I see little prospect of reaching conclusive results on these points. The theory that the Contention was written by Marlowe at all, or by any other reputable writer of blank verse, is allowable only on the assumption that there has been much contamination of the extant texts; and the inequality of style is more safely attributed to theatrical manipulation or careless transcribing and printing than to a fundamental division of authorship. The Cade scenes, as they appear in the Contention, are not unworthy of the young Shakespeare, but they bear no indelible stamp of his hand, and the wisest attitude toward them is perhaps that agnostically expressed by Mr. F. A. Marshall (Henry Irving Shakespeare): 'If Shakespeare's claim to have been part author of The Contention and The True Tragedy rests chiefly on the humours of Jack Cade and his company of rebels, we may feel ourselves at perfect liberty to believe that he had no share in them whatever.'

(b) That other writers than Shakespeare assisted in the revision of The First Part of the Contention and The True Tragedy into the Second and Third Parts of Henry VI has been often suggested, most recently by Dr. Else von Schaubert, who argues in a very elaborate dissertation[1] that Michael Drayton was author of considerable portions of both the Second and Third Parts. For this view, as well as for that which would make Marlowe himself Shakespeare's assistant in the revision, I see no sufficient evidence.

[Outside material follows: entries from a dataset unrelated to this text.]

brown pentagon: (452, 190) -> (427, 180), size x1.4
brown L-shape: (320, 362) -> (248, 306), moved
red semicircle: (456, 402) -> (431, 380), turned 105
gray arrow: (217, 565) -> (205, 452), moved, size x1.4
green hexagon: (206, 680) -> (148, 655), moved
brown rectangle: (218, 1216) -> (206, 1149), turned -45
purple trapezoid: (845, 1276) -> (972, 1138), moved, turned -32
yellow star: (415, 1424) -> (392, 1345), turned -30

Whether Shakespeare's revision, as printed in the Folio of 1623, represents the work as completed by him in 1592, or whether it is the result of a series of recastings, is hard to say. It is natural to assume that the text may have been subjected to some alteration as

  1. Draytons Anteil an 'Heinrich VI,' 2 u. 3. Teil, Neue Anglistische Arbeiten, 1920. (The author accepts the old theory that the Contention and True Tragedy are not earlier plays, but pirated versions of the Shakespearean plays.)